======== TEXT EXCERPT

There is a ‘winner-beats-all’ mindset, in which each AV developer sets out to engineer an automated driving system. Not good from a standardization perspective, a necessary phase to go through for any system that is to take over from human drivers uniformly. We can not expect authorities and regulators to adapt roads and regulations to facilitate different systems. One of the biggest hurdles in devising systems is figuring out unusual traffic situations and driving conditions, and and how to prepare automated drive systems to cope with them. That requires developers to open up and to share their proprietary secrets. Authorities already asked them about their testing and evaluation procedures. Unlikely that this will happen (any time soon)...

And that is why the focus will need to fall back on the transportation mode itself, the car.

Before I say anything further, I’m coming at this from the vantage of being an actual urbanist. Keep that in mind.

================
======== ENTRIES SHOWN

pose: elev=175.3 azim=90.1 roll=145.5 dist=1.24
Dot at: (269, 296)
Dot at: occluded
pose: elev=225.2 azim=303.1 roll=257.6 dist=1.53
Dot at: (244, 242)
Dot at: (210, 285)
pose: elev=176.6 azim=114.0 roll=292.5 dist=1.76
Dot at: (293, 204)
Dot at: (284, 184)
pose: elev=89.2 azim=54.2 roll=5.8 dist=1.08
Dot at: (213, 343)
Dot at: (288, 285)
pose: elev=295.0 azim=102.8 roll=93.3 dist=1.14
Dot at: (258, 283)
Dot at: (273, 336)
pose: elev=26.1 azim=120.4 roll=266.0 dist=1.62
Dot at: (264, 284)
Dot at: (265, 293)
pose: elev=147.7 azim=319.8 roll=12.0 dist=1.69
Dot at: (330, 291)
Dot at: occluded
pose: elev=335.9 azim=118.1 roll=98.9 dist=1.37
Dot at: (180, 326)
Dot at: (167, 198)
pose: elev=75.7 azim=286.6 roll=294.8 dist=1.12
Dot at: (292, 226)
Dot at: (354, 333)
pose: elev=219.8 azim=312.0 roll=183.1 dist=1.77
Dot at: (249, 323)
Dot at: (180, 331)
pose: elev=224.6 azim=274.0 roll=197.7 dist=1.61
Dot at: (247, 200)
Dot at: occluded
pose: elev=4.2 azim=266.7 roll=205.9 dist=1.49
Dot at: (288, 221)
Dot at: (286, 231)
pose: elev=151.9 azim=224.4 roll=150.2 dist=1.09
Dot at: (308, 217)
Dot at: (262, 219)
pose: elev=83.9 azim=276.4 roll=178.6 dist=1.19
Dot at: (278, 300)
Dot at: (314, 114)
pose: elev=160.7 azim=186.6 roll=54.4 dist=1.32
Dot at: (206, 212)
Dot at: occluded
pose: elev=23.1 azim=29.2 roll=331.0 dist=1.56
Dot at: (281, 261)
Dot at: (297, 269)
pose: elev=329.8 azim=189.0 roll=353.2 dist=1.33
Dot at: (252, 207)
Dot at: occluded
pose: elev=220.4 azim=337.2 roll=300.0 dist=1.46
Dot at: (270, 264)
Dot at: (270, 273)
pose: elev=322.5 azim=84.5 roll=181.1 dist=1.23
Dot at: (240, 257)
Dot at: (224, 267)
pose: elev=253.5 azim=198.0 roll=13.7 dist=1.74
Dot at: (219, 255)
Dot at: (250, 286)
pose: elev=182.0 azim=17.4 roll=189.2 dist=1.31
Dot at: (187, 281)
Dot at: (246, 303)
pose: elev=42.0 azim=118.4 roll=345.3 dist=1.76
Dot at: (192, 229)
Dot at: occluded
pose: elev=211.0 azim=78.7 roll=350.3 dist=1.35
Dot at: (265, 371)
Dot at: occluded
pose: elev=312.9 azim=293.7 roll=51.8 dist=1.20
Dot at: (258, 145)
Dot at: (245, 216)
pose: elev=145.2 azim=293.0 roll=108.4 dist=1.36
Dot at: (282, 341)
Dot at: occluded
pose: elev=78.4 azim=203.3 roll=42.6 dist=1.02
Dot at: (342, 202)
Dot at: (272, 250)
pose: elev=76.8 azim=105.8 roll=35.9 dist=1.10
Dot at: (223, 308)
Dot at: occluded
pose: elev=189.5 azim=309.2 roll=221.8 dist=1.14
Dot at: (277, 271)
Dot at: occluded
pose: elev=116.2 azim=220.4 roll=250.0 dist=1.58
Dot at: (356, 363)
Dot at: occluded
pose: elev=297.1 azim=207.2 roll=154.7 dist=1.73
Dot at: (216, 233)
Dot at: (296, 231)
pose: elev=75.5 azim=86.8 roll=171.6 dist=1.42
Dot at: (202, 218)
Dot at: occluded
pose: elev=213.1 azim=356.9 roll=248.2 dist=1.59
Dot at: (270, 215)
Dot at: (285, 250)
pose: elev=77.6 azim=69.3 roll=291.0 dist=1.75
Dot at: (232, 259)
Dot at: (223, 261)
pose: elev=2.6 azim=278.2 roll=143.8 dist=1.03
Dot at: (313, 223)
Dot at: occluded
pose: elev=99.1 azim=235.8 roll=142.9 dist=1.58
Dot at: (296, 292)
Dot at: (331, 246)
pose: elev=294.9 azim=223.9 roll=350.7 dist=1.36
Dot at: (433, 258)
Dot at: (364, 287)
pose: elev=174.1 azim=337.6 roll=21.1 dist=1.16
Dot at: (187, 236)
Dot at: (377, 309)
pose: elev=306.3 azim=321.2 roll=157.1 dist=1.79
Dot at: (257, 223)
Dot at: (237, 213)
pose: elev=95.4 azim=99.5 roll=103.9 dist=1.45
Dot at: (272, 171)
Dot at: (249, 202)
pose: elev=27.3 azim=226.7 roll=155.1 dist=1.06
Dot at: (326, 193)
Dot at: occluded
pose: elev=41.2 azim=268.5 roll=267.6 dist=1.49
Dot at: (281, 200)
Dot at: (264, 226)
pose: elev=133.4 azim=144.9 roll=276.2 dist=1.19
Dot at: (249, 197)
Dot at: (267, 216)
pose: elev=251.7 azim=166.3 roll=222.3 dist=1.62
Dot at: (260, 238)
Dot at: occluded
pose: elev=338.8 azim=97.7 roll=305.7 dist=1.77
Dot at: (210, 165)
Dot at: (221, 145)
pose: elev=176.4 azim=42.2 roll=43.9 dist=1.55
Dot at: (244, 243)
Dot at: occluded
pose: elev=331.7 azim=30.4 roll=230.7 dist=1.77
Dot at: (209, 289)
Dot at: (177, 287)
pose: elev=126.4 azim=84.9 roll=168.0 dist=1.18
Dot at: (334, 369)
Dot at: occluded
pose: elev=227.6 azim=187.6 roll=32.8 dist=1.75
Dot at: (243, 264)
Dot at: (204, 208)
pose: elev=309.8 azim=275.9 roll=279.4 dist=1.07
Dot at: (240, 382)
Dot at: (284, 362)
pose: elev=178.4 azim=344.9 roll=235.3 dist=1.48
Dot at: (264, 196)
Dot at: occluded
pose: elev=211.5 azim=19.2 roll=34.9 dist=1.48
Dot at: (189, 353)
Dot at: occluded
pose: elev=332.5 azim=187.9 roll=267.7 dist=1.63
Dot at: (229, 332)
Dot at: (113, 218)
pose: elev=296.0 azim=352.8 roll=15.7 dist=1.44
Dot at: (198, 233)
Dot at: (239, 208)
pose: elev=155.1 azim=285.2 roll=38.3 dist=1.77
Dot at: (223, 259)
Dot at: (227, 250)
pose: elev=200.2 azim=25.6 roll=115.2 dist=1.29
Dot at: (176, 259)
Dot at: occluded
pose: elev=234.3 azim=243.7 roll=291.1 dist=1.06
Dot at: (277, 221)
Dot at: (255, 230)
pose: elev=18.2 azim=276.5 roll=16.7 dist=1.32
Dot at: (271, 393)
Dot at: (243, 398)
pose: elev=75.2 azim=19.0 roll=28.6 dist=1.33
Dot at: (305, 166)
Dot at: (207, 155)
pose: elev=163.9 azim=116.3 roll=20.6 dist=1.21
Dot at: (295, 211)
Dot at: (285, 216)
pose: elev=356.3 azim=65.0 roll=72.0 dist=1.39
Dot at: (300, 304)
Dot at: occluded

================

#### EXERCISES
1. Using the automated-driving passage, answer:
(a) What name does it give the mindset in which each AV developer builds its own automated driving system?
(b) Who has already asked developers about their testing and evaluation procedures?
(c) Where does it say the focus will need to fall back?
2. Reproduce word for word the part of the automated-driving passage that opens with the words containing "And that is" and closes with "that in mind.".
3. Carry the automated-driving passage forward from the point where it stops.
These entries have no connection to the automated-driving passage.

#### WRITTEN RESPONSES
1.
(a) A "winner-beats-all" mindset.
(b) Authorities.
(c) On the transportation mode itself, the car.

2.
And that is why the focus will need to fall back on the transportation mode itself, the car.

Before I say anything further, I’m coming at this from the vantage of being an actual urbanist. Keep that in mind.

3.
AV won’t take off, en masse, until pedestrians and bicycle commuters can trust the vehicles. If a pedestrian or bicyclist can’t motion to or make eye contact with the operator of a three-tonne AV at, say, a four-way stop, in their intent to cross or turn, then no trust or faith can be established for the inability for that pedestrian or bicyclist to assess confirmation from the AV of its intent.

AV won’t take off so long as it can’t solve street congestion and faulty urban planning paradigms in North America and Australia wrought from World War II concepts carried over to the postwar world. It also means complete overhauls of existing built form to re-integrate more mass transit linkages which were wiped out after World War II, as people re-learn to live much closer to where they shop and work and hang out with their friends.

AV won’t take off until an incontrovertible use-case for their presence presents itself, then supersedes and obsoletes, definitively, human operators.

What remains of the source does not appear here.